A sum of money doubles itself at compound interest in 15 yrs. In how many yrs it will become eight times?

A 40

B 55

C 45

D 50

E None of these

Correct Answer: Option C

Let us assume that the certain amount of money is `P’

Given that it doubles itself after 15 years (i.e. after 15 years it becomes 2P)

After 15 years, the principal is 2P

So, after another 15 years 2P doubles itself i.e. it becomes 4P (similarly as P becomes 2P in 15 years)

i.e. after 30 years from starting, P becomes 4P.

Let, after 30 years, the principal is 4P.

So, after another 15 years, 4P becomes doubles itself.

i.e. it becomes 8P (similarly as P becomes 2P in 15 years)

Therefore, after 45 years P becomes eight times of itself i.e. become 8P.

Alternative method:

Given that amount doubles itself at compound interest in 15 years

We know that when interest is compounded annually, Amount \(= \;P\;{\left[ {1\; + \frac{R}{{100}}} \right]^n}\)

Where P = Principal, Rate = R% per annum, Time = n years

\(\therefore \;P\;{\left[ {1\; + \frac{R}{{100}}} \right]^{15}}\; = \;2P\)

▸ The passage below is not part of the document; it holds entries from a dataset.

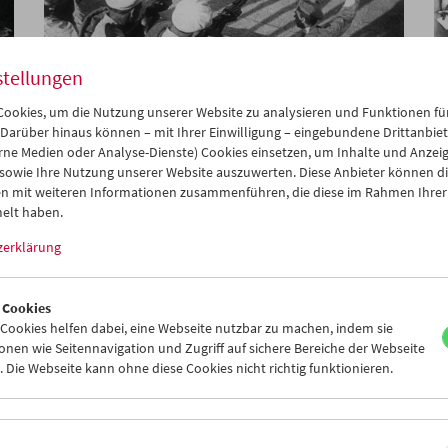
stellungen
ookies, um die Nutzung unserer Website zu analysieren und Funktionen für
Collection on Screen:
 Darüber hinaus können – mit Ihrer Einwilligung – eingebundene Drittanbieter
Sergei Eisenstein – 100 Jahre "Potemkin"
rne Medien oder Analyse-Dienste) Cookies einsetzen, um Inhalte und Anzei
 sowie Ihre Nutzung unserer Website auszuwerten. Diese Anbieter können di
n mit weiteren Informationen zusammenführen, die diese im Rahmen Ihrer
elt haben.
zerklärung
 Cookies
ookies helfen dabei, eine Webseite nutzbar zu machen, indem sie
nen wie Seitennavigation und Zugriff auf sichere Bereiche der Webseite
 Die Webseite kann ohne diese Cookies nicht richtig funktionieren.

\(\Rightarrow \;{\left[ {1\; + \frac{R}{{100}}} \right]^{15}}\; = \;2\) …………. (1)

Let us assume that in `x’ years `P’ amounts to `8P’

\(\therefore \;P\;{\left[ {1\; + \frac{R}{{100}}} \right]^x}\; = \;8P\)

\(\Rightarrow \;{\left[ {1\; + \frac{R}{{100}}} \right]^x}\; = \;8\; = \;{2^3}\)

\(\Rightarrow \;{\left[ {1\; + \frac{R}{{100}}} \right]^x}\; = \;{\left\{ {{{\left[ {1\; + \frac{R}{{100}}} \right]}^{15}}} \right\}^3}\) [∵From (1)]

\(\Rightarrow \;{\left[ {1\; + \frac{R}{{100}}} \right]^x}\; = \;{\left[ {1\; + \frac{R}{{100}}} \right]^{45}}\)

⇒ x = 45 [∵If am = an then m = n]

∴ In `45 years’ amount becomes 8 times to the principal at the given rate.